Brown’s fantasy, unlike La Haye’s, however, easily captures the imagination of a more sophisticated audience interested in art and travel and esoteric or feminine religion. But the plot is highly implausible. That a man fatally wounded would have the presence of mind to leave complicated clues and codes to an estranged granddaughter he hoped would find his body is as hard to believe as are the succeeding hours filled with more conspiracy theories and spy versus spy intrigue than even the most devoted aficionado of suspense thrillers can digest.

And that a secret the size of Jesus married with children could be kept under wraps for centuries by a group of conspirators defies common sense. Some years ago I interviewed Kenneth Lanning, who was heading an FBI task force investigating claims of satanic ritual murder. Many of the accounts featured conspiracies involving dozens of people. It’s possible to keep secret a crime involving one person, he told me, but as soon as two or three—or dozens of people—are in on the conspiracy, the odds of secrecy are progressively and drastically reduced.

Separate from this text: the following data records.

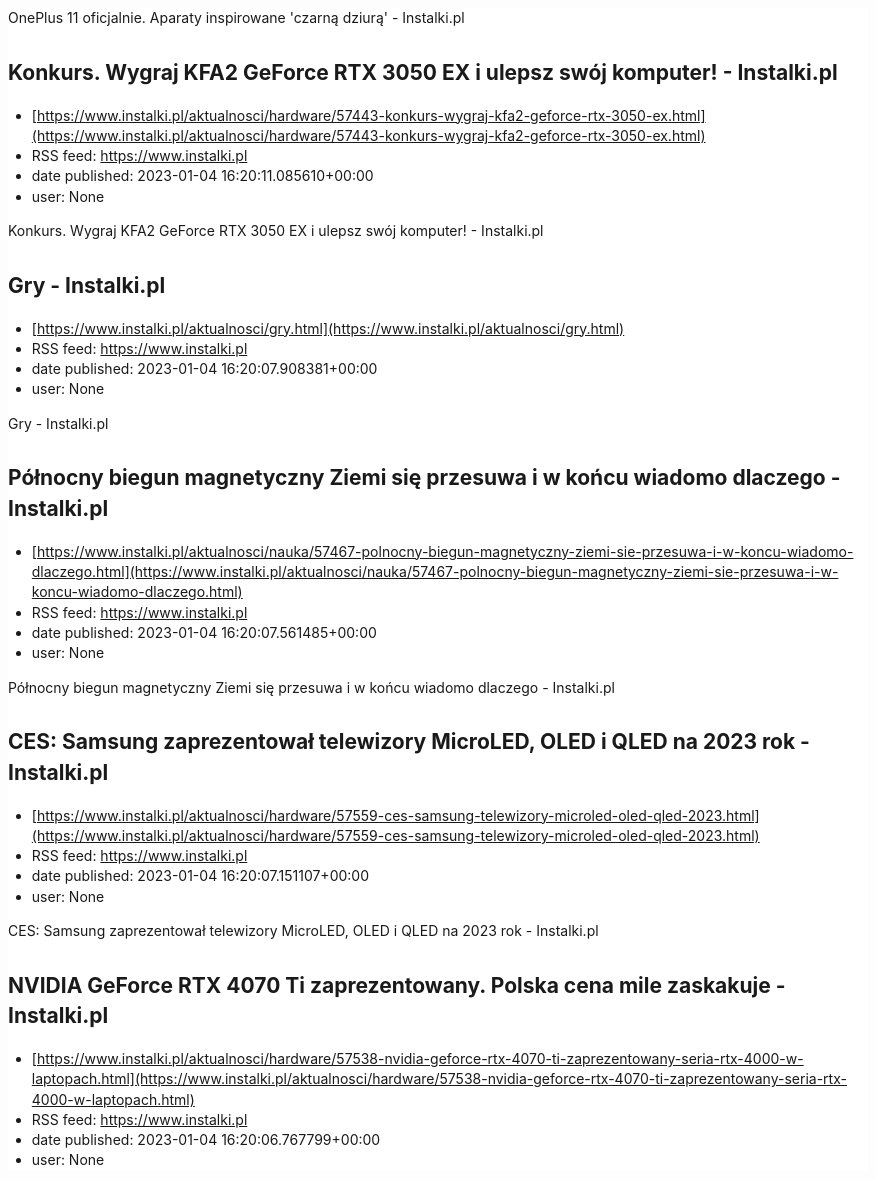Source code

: OnePlus 11 oficjalnie. Aparaty inspirowane 'czarną dziurą' - Instalki.pl

## Konkurs. Wygraj KFA2 GeForce RTX 3050 EX i ulepsz swój komputer!  - Instalki.pl
 - [https://www.instalki.pl/aktualnosci/hardware/57443-konkurs-wygraj-kfa2-geforce-rtx-3050-ex.html](https://www.instalki.pl/aktualnosci/hardware/57443-konkurs-wygraj-kfa2-geforce-rtx-3050-ex.html)
 - RSS feed: https://www.instalki.pl
 - date published: 2023-01-04 16:20:11.085610+00:00
 - user: None

Konkurs. Wygraj KFA2 GeForce RTX 3050 EX i ulepsz swój komputer!  - Instalki.pl

## Gry - Instalki.pl
 - [https://www.instalki.pl/aktualnosci/gry.html](https://www.instalki.pl/aktualnosci/gry.html)
 - RSS feed: https://www.instalki.pl
 - date published: 2023-01-04 16:20:07.908381+00:00
 - user: None

Gry - Instalki.pl

## Północny biegun magnetyczny Ziemi się przesuwa i w końcu wiadomo dlaczego - Instalki.pl
 - [https://www.instalki.pl/aktualnosci/nauka/57467-polnocny-biegun-magnetyczny-ziemi-sie-przesuwa-i-w-koncu-wiadomo-dlaczego.html](https://www.instalki.pl/aktualnosci/nauka/57467-polnocny-biegun-magnetyczny-ziemi-sie-przesuwa-i-w-koncu-wiadomo-dlaczego.html)
 - RSS feed: https://www.instalki.pl
 - date published: 2023-01-04 16:20:07.561485+00:00
 - user: None

Północny biegun magnetyczny Ziemi się przesuwa i w końcu wiadomo dlaczego - Instalki.pl

## CES: Samsung zaprezentował telewizory MicroLED, OLED i QLED na 2023 rok - Instalki.pl
 - [https://www.instalki.pl/aktualnosci/hardware/57559-ces-samsung-telewizory-microled-oled-qled-2023.html](https://www.instalki.pl/aktualnosci/hardware/57559-ces-samsung-telewizory-microled-oled-qled-2023.html)
 - RSS feed: https://www.instalki.pl
 - date published: 2023-01-04 16:20:07.151107+00:00
 - user: None

CES: Samsung zaprezentował telewizory MicroLED, OLED i QLED na 2023 rok - Instalki.pl

## NVIDIA GeForce RTX 4070 Ti zaprezentowany. Polska cena mile zaskakuje - Instalki.pl
 - [https://www.instalki.pl/aktualnosci/hardware/57538-nvidia-geforce-rtx-4070-ti-zaprezentowany-seria-rtx-4000-w-laptopach.html](https://www.instalki.pl/aktualnosci/hardware/57538-nvidia-geforce-rtx-4070-ti-zaprezentowany-seria-rtx-4000-w-laptopach.html)
 - RSS feed: https://www.instalki.pl
 - date published: 2023-01-04 16:20:06.767799+00:00
 - user: None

But what I found most disturbing about the book is not its implausible plotline but its false history. Brown’s data on Isaac Newton, Da Vinci, art history and religious orders, and Vatican politics may be historically based. But his purported historical background on the Council of Nicaea is ludicrous—claims that no serious church historian would proffer.

Space does not permit a challenge to Brown here, but his assertion that the Bible was “collated” by Emperor Constantine is laughable. His uncritical acceptance of Gnostic texts is unwarranted, particularly with the anti-Semitic strain that runs through many such writings. And his extolling Mary Magdalene as the wife of Jesus may relate to his own male bias: that a woman needs a husband to attain greatness. Mary was a courageous disciple of Jesus—a single woman. She does not need marriage, even to Jesus, added to her résumé.

But the central issue is Jesus. “If Jesus was only and essentially a first-century Palestinian Jew, then in all likelihood he was married,” writes Paul Jewett in his book Man As Male and Female (Eerdmans, 1975). And if his disciples and succeeding generations thought he was a mere man (as Brown contends) there would have been no reason to cover up his marriage. But, Jewett continues, “if he was the Word made flesh who dwelt among us (John 1:14), then in his person the kingdom of heaven is present, the kingdom in which ‘they neither marry or are given in marriage’” (Luke 20:34-36).

We live in an era in which gospel and culture intersect. Opportunities for witness abound—opportunities we too easily throw in the trash.